A kidnapping attempt in broad daylight – what would YOU have done?

My friend Kathy Jackson of The Cornered Cat has published an excellent analysis of a recent kidnapping attempt in Florida.  Here’s a brief excerpt.

Broad daylight, as far as I can tell. Not an empty back alleyway in the middle of the night. Just inside a dollar store in Florida, with other people around.

Stranger tries to grab a 13 year old and drag her out of the store. The girl’s mom reacts quickly and fights back, eventually throwing her own body on top of her daughter to thwart the assailant, who fled for the exit.

The fleeing criminal was stopped by a good guy with a gun. An off duty cop happened to be pulling up outside the store. He blocked the assailant’s car in the parking lot and held the assailant at gun point until law enforcement arrived to arrest the guy and take him into custody.

Several people have asked me what I thought the mother “should have” done. My answer: exactly what she did! She used the tools and skills she had available to her, without any hesitation at all. Her immediate and full commitment to action almost certainly saved her daughter’s life.

Others have asked a different question: if one of us were in the same situation, would it be legal to shoot the attacker? Is it legal to shoot an assailant who’s trying to kidnap your child, and who appears to be succeeding? Let’s look at that.

There’s much more at the link, including security video footage of the kidnap attempt.

This is a very important lesson taken straight from the headlines.  It’s a danger any of us can face, in this world of unconfined and uncontrolled crazy people.  (Take a guess – how many of the people around you every day, as you shop or go to work or take your kid to school, are on some sort of mood control medication?  And how many of them might ‘snap’ if they fail to take it, or run out?)

Highly recommended reading – and definitely food for thought.  This is the sort of lesson that’s worth discussing with your spouse and children, too;  and if you decide you want training in how to deal with similar situations, find out when Kathy’s teaching schedule will bring her in your direction.  She’s a great instructor, and very good at what she does.  You won’t go wrong taking a class from her.



  1. Something that is legal vs something in which a jury would not convict are two different things. In many states if you shot the perp in those circumstances, you'd probably be headed to the hoosegow yourself. In most states, unless someone's life is in immediate danger, you'd be asking for serious trouble for yourself.

    OTOH, the second the perp saw your piece, he'd be trying to make his way away from the scene as fast as he could make it happen. Just the sight would be enough to end the problem.

  2. How will 9th acct court decision affect your ability to concealed carry and defend against this sort of thing?

  3. Quartermaster:

    Are you willing to bet your life, or your family's lives, that the sight of a gun will cause the bad guy to stop and run? Pay much attention to this subject? Obviously not, with such reliance on a movie/tv trope.

  4. In Illinois this would be a Forcible Felony, and deadly force would be justifiable, but subject to review by authorities. That can vary from county to county. My only criticism is that the mother should have directed her attention to the attacker and not her daughter. Gouging out eyes, closing his throat, would have been possible with her bare hands. A knife or a gun would have been good helpers. Been there. Be prepared. Be ready to go full bore for your loved ones.

  5. Dennis B

    Please do not blame the Mental ill. This person might be mental ill but I think this is another societies problem child's that need to be locked up for a long time. For the record there is only a small percentage of the mental ill that can and are labelled dangerous.

    Why to go to the mother. I believed she did the right thing and paying attention to the kidnapper she might of lost her daughter. (What would have happen if there was a second attacker?)

    Great blog, thank you for writing.

  6. she did what she could and it worked. awesome

    i see that and see a bad guy with his hands full and down; don't you?

    the rest would be a police report explaining how he got killed or broken into such small pieces. good luck ever wiping your own ass again with those elbows/shoulders like that.

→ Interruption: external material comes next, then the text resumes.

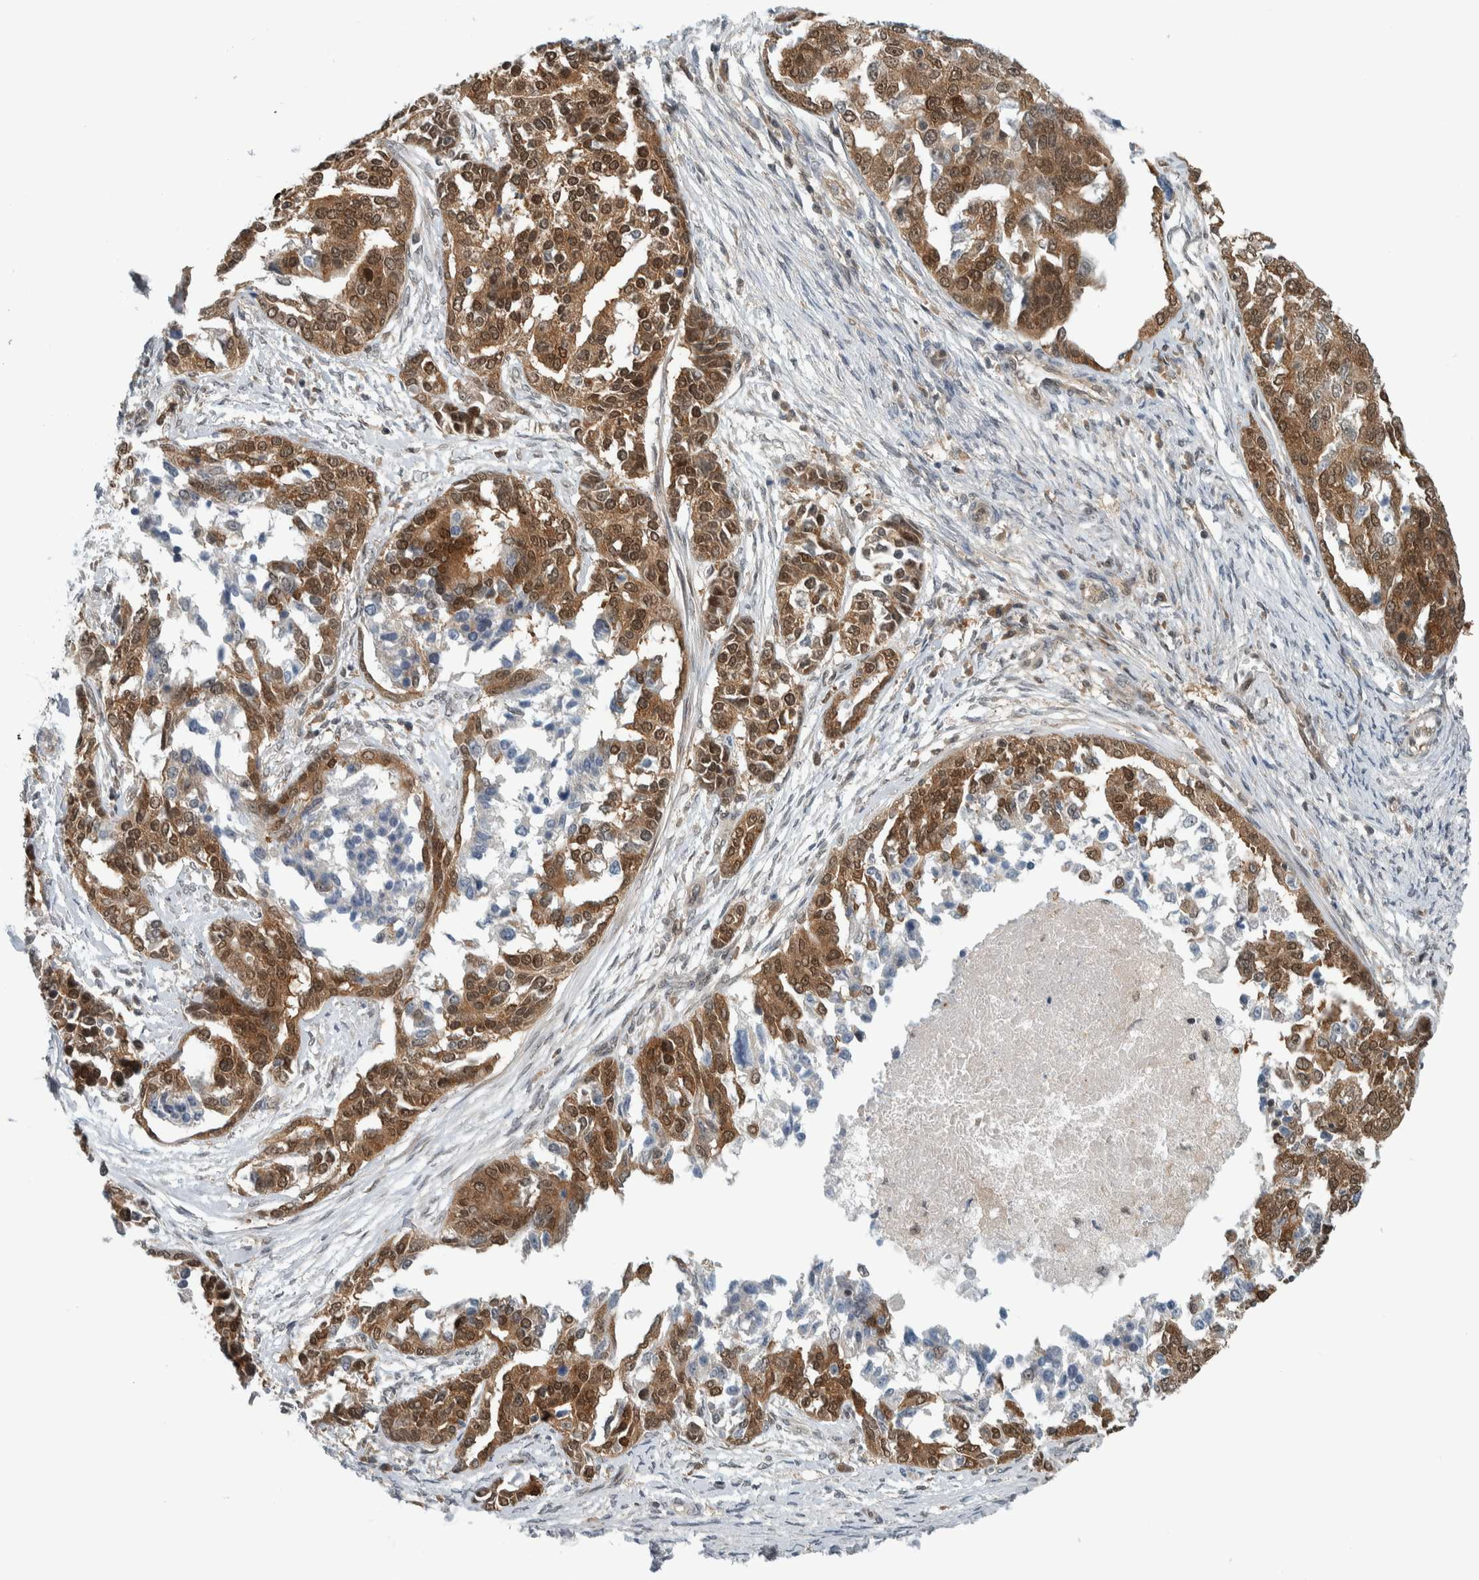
{"staining": {"intensity": "moderate", "quantity": ">75%", "location": "cytoplasmic/membranous"}, "tissue": "ovarian cancer", "cell_type": "Tumor cells", "image_type": "cancer", "snomed": [{"axis": "morphology", "description": "Cystadenocarcinoma, serous, NOS"}, {"axis": "topography", "description": "Ovary"}], "caption": "Protein analysis of ovarian cancer tissue exhibits moderate cytoplasmic/membranous expression in approximately >75% of tumor cells.", "gene": "CCDC43", "patient": {"sex": "female", "age": 44}}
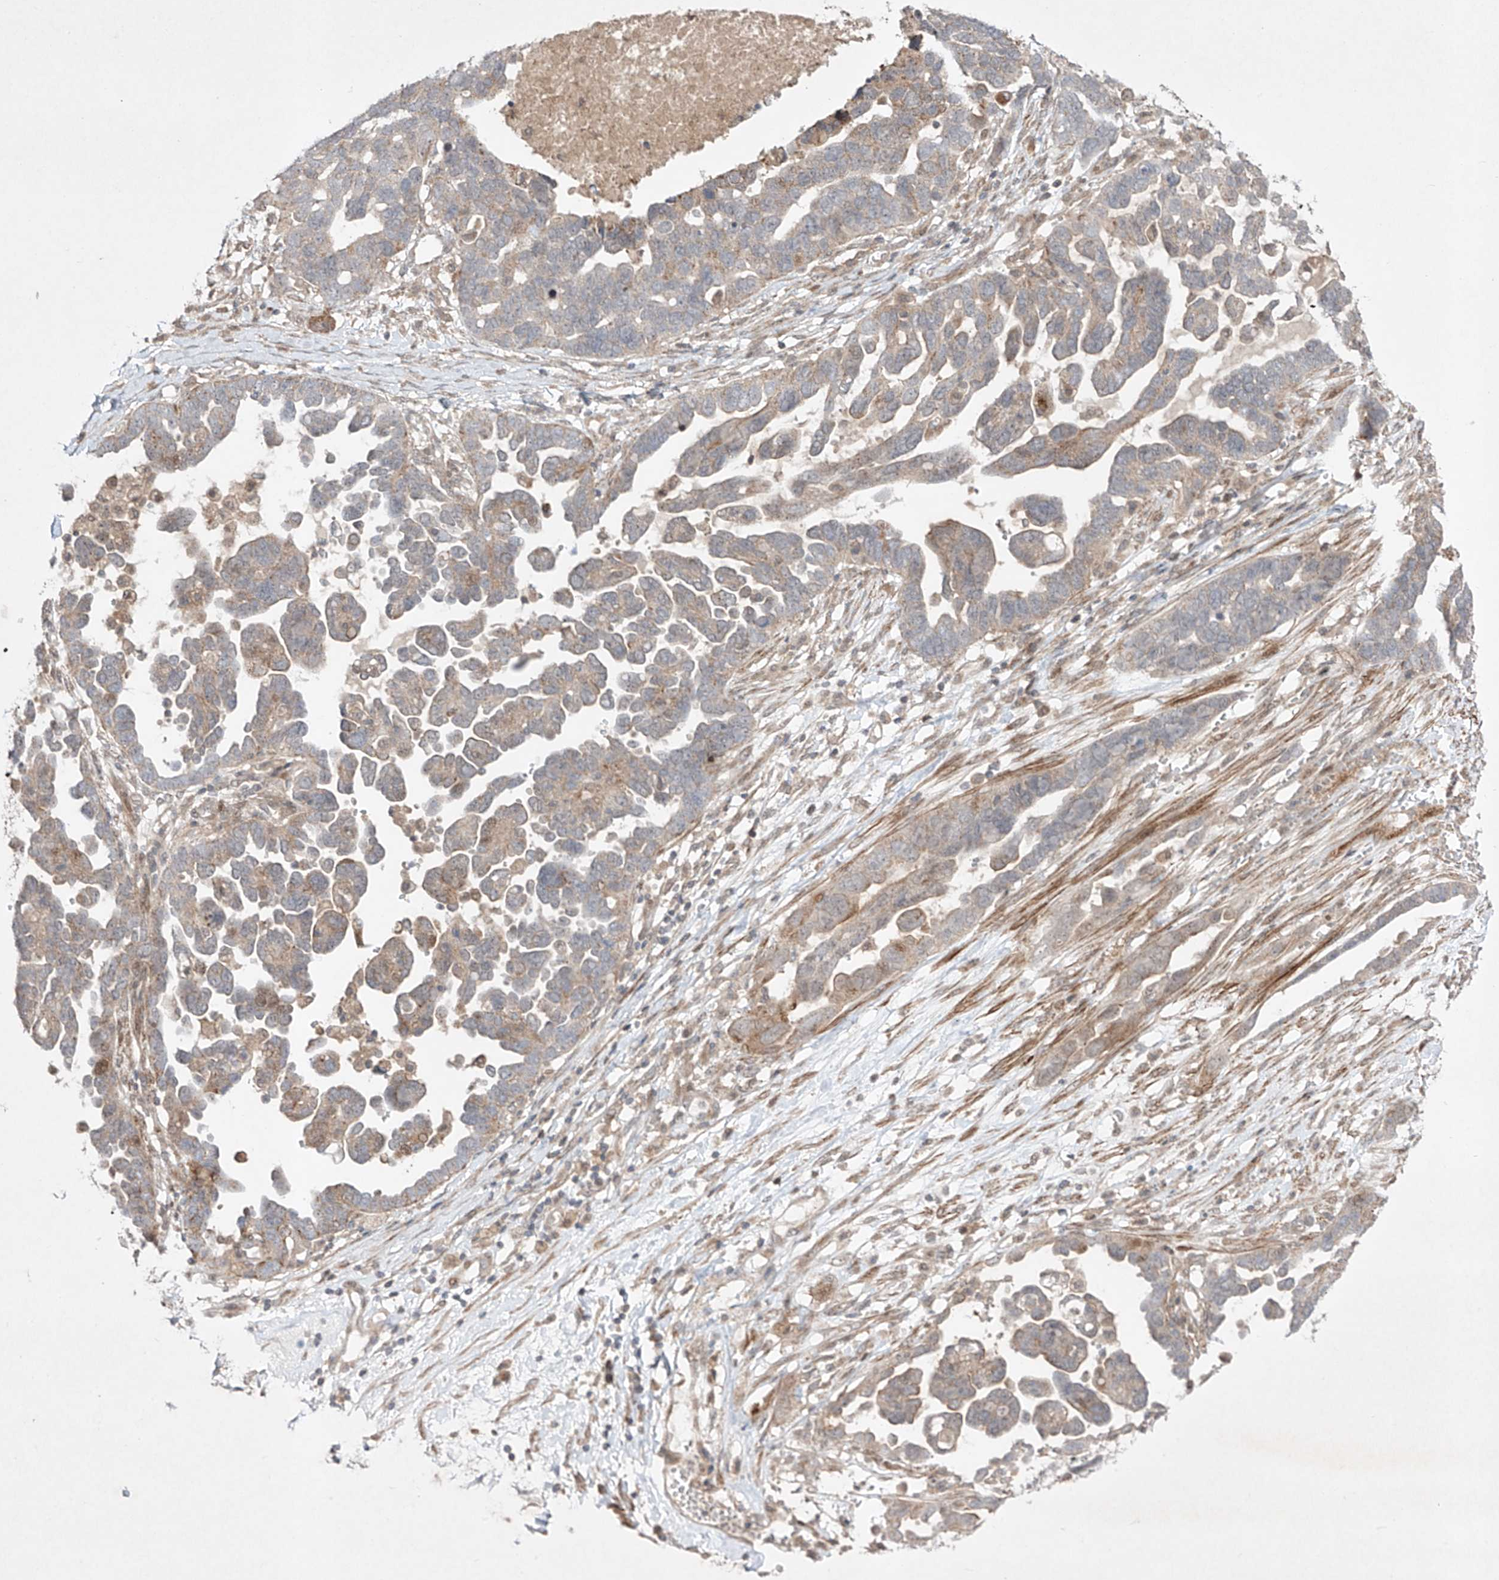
{"staining": {"intensity": "weak", "quantity": "25%-75%", "location": "cytoplasmic/membranous"}, "tissue": "ovarian cancer", "cell_type": "Tumor cells", "image_type": "cancer", "snomed": [{"axis": "morphology", "description": "Cystadenocarcinoma, serous, NOS"}, {"axis": "topography", "description": "Ovary"}], "caption": "Weak cytoplasmic/membranous staining is present in about 25%-75% of tumor cells in ovarian serous cystadenocarcinoma.", "gene": "KDM1B", "patient": {"sex": "female", "age": 54}}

    nothing worse than a broke down predator tossed in with other predators…coyotes aren't real kind to broke down coyotes.

  7. "Is it legal to shoot an assailant who’s trying to kidnap your child?"

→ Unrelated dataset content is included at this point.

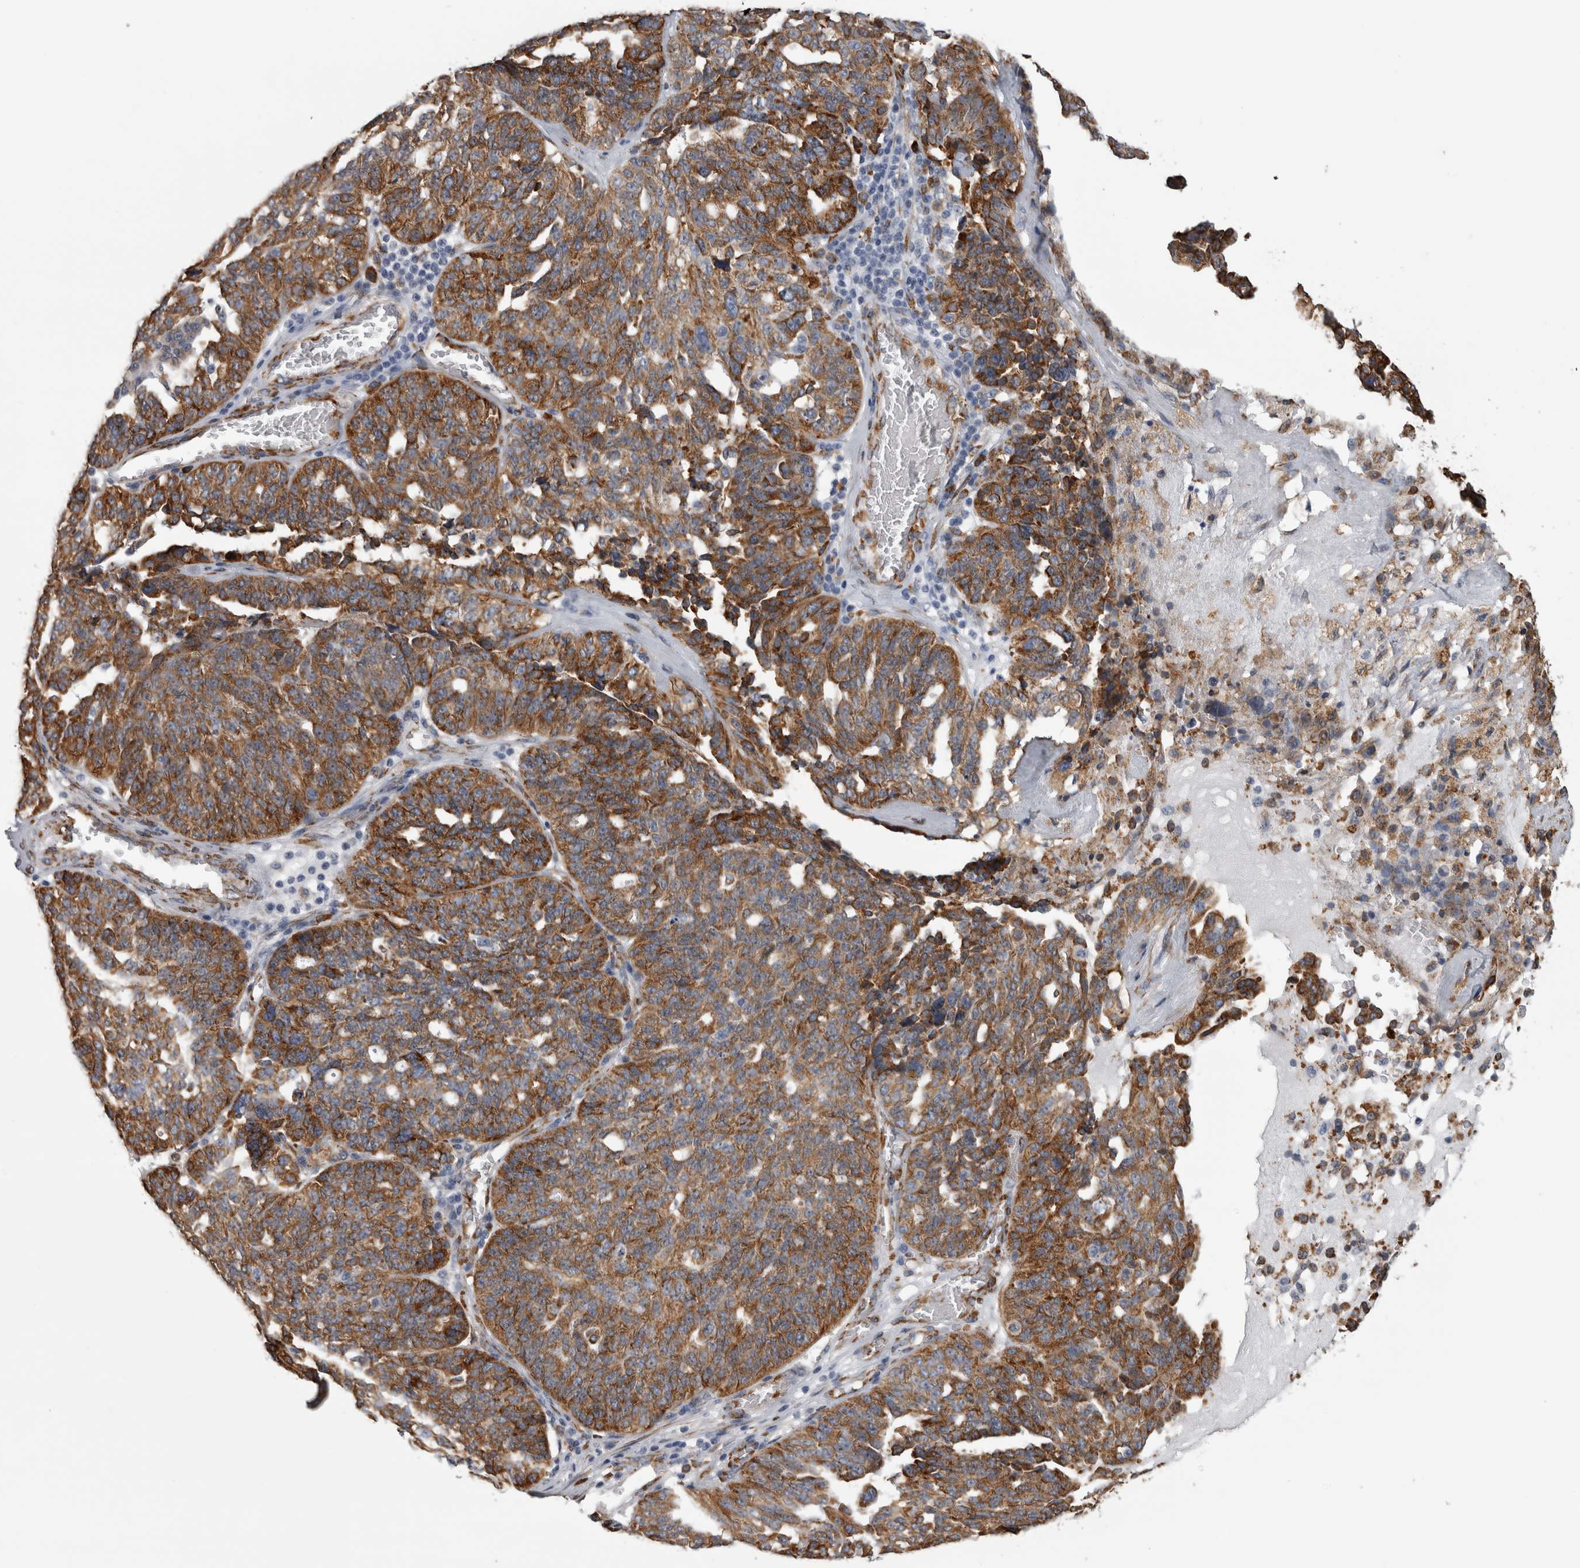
{"staining": {"intensity": "strong", "quantity": ">75%", "location": "cytoplasmic/membranous"}, "tissue": "ovarian cancer", "cell_type": "Tumor cells", "image_type": "cancer", "snomed": [{"axis": "morphology", "description": "Cystadenocarcinoma, serous, NOS"}, {"axis": "topography", "description": "Ovary"}], "caption": "The micrograph shows a brown stain indicating the presence of a protein in the cytoplasmic/membranous of tumor cells in ovarian cancer.", "gene": "FHIP2B", "patient": {"sex": "female", "age": 59}}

    My training is over 20 years old, but what I was taught was that lethal force can only be used to defend the life of yourself, a fellow officer, and/or unarmed civilians.

    Given what I have seen of the video, there was reason to believe that the child was in danger, perhaps life threatening danger. Under those circumstance, my answer is Yes. Lethal force is warranted.

    BTW, thanks for the link to Cornered Cat, Peter. I will be checking out her site.

  8. Just a reminder that most people carry defensive "weapons" all the time as a matter of course. That pen or pencil in your pocket can penetrate an attacker like an ice pick. Rat tail comb, the same. A normal comb raked across the assailant's eyes. A bunch of keys spread between your fingers becomes modified brass knuckles. Pick something up from your surrounding and smash the attacker with it. Etc.